Oxidation stains in hardwood veneers can be controlled by limiting the humidity levels in areas where the wood is stored. Stacked pre-fabricated furniture and panels are observed to develop dark oxidation stains when they are left uncovered in humid storage areas. Wooden furniture that is being used is also subject to oxidation. It is not uncommon to see light colored furniture darken and darker colored wood lighten in shade with the passage of time.

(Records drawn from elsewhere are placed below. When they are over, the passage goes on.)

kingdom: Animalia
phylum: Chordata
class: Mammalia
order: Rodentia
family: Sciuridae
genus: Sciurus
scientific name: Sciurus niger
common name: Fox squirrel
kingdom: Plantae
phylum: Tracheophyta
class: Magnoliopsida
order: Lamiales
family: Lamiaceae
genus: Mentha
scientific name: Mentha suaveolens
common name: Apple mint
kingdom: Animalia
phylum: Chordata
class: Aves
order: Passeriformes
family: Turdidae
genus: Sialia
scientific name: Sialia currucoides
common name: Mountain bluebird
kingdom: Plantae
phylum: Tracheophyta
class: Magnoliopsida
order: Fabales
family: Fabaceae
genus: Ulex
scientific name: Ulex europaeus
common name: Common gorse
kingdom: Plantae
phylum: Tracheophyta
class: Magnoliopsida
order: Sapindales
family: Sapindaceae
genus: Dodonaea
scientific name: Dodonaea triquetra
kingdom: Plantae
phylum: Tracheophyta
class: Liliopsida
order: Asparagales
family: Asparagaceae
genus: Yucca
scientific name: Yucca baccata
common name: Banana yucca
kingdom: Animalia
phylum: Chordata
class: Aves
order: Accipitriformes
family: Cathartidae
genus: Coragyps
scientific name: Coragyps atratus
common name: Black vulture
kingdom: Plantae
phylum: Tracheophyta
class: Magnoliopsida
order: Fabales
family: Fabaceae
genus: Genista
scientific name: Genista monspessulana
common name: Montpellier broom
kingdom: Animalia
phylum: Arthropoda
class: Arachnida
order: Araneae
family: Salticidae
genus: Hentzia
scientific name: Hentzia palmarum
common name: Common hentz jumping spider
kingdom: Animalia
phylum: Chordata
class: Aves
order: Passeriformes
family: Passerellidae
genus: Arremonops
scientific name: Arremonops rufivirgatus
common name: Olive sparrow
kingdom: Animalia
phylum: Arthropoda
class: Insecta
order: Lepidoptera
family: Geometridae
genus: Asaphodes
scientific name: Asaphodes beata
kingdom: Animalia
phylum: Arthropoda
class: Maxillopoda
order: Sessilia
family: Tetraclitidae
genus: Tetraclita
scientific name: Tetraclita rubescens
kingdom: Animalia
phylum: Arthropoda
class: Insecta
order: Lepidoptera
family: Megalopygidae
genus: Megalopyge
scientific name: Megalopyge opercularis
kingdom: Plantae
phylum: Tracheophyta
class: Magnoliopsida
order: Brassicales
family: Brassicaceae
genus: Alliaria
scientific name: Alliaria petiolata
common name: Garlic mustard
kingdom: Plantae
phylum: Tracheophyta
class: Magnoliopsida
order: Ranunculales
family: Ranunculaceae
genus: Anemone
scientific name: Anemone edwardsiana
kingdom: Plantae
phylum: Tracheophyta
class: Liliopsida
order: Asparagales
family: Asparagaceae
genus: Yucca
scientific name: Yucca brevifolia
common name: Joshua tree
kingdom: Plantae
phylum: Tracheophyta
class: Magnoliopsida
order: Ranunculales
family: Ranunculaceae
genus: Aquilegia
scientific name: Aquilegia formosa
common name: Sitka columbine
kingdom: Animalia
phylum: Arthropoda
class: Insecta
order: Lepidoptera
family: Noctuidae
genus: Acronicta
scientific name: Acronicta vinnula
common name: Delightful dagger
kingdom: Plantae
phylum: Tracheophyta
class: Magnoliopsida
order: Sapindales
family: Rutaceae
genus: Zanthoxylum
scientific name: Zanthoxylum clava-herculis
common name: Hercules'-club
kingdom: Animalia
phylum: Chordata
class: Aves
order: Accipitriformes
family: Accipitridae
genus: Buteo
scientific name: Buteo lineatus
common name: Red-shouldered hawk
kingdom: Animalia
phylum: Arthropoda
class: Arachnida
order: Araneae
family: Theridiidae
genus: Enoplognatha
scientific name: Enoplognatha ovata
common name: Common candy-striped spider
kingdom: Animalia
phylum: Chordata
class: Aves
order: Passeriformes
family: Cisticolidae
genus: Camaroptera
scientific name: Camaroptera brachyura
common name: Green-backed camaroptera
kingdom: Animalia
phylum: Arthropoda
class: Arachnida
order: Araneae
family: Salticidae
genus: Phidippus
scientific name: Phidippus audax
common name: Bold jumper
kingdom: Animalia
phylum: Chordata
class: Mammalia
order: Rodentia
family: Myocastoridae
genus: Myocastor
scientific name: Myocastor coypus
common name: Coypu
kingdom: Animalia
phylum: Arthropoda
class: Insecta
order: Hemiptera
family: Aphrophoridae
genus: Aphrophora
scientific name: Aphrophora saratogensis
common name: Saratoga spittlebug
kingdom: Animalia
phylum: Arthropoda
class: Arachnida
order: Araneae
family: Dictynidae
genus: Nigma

Stains caused by fungal or bacterial actions are darkly colored and appear in shades of brown or black. These stains appear when bacteria form colonies on the surface to feed on the starches present in the wood. Fungal stains are a result of the action of mold. These stains are superficial and can be removed by using sandpaper on the surfaces. These types of stains occur when there is extended exposure to moisture laden air or acute water exposure that may have occurred after drying of wood or before the processing of wood.
Wood exposed to chemicals during the veneering phase or when the wood tightly bound to the woodworking equipment can cause chemical stains to appear. These are surface stains. Extractives of the wooden surface react with iron to form ferrous oxide; moisture from the wood can also cause stains when it reacts with the processing equipment. Chemical stains bear shades of blue and black, gray and brown. They are surface stains that can be either neutralized using other chemicals or removed with sandpaper.
Stains and ‘tracks’ caused by invading insects and larvae are primarily of two types, those that are made in the living tissues and those made in the dead wood tissues. Those tracks in the cambium are colored light brown because they are temporarily closed by the scarred tissues created by the larvae that bore tunnels in the tissues. The solid wood that emerges out of the cambium completely encloses the scarred tissue. When larvae move from one growth ring to another, they become discolored due to penetration of moisture unlike those tunnels that run in the cambium only. The moisture penetration leads to the darkening of wood that lies close to the tunnel. Such faults and the above-mentioned discoloration are commonly observed in Ambrosia maple wood.
Grain is a term that is commonly used as well as misused with relation to wood. Grain refers to the pattern that is created when cutting the growth rings with the cutting tool. Grain sometimes refers to specific characteristics that appear because of the type of cut that is used or the texture of the surface. Whatever the term ‘grain’ is intended to mean, it varies according to the many conditions under which the tree was grown. Trees that grow in open spaces retain a higher number of lower limbs as well as larger ones that may distort the formation of grain. This is not the case in those trees that grow among many others in a thick forest. Stems are distorted in those trees whose branches seek sunlight when growing on slopes. When the tree has a higher number of growth rings at the butt end than the crown end, to the discerning woodworker it means that grain appearance will vary sharply at the two ends of the veneer.
Veneer’s acceptability is decided on the basis of many other natural characteristics that assume different forms on its surface in addition to color and grain.